Acaba restrição de cargas na ponte sobre a represa do Capivari na BR-116/PR

Acaba restrição de cargas na ponte sobre a represa do Capivari na BR-116/PR

Campina Grande do Sul, 2.5.05 – O Departamento Nacional de Infra-estrutura de Transportes (DNIT) revoga a partir de hoje, 2 de maio, a Portaria que desde janeiro proibia o fluxo de cargas com mais 45 toneladas na ponte sobre a represa do Capivari, km 44 da BR-116 (no município de Campina Grande do Sul/PR).

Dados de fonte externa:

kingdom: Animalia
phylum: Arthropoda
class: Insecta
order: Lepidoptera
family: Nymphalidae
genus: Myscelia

Com a medida o fluxo de cargas no local fica liberado dentro dos limites estabelecidos pela “Lei da Balança”, excetuando-se apenas as cargas que dependem de autorização especial do tipo treminhão (nove eixos).
Desde janeiro, quando aconteceu o rompimento da ponte usada pelos veículos que trafegavam no sentido PR/SP, técnicos trabalham no local em várias frentes de trabalho, visando principalmente aumentar a segurança para os usuários. Uma das frentes cuida dos estudos para contenção de solo e estabilização do aterro. Outra prepara a reconstrução da ponte danificada e reforço da estrutura que passou a suportar todo o tráfego. “Com os serviços já realizados, podemos eliminar a limitação de cargas e aos poucos, iremos deixando a rodovia em condições normais de operação. Por enquanto, apenas será mantido o controle de velocidade sobre a ponte”, comentou o engenheiro Hideraldo Caron, diretor de Infra-estrutura Terrestre do DNIT.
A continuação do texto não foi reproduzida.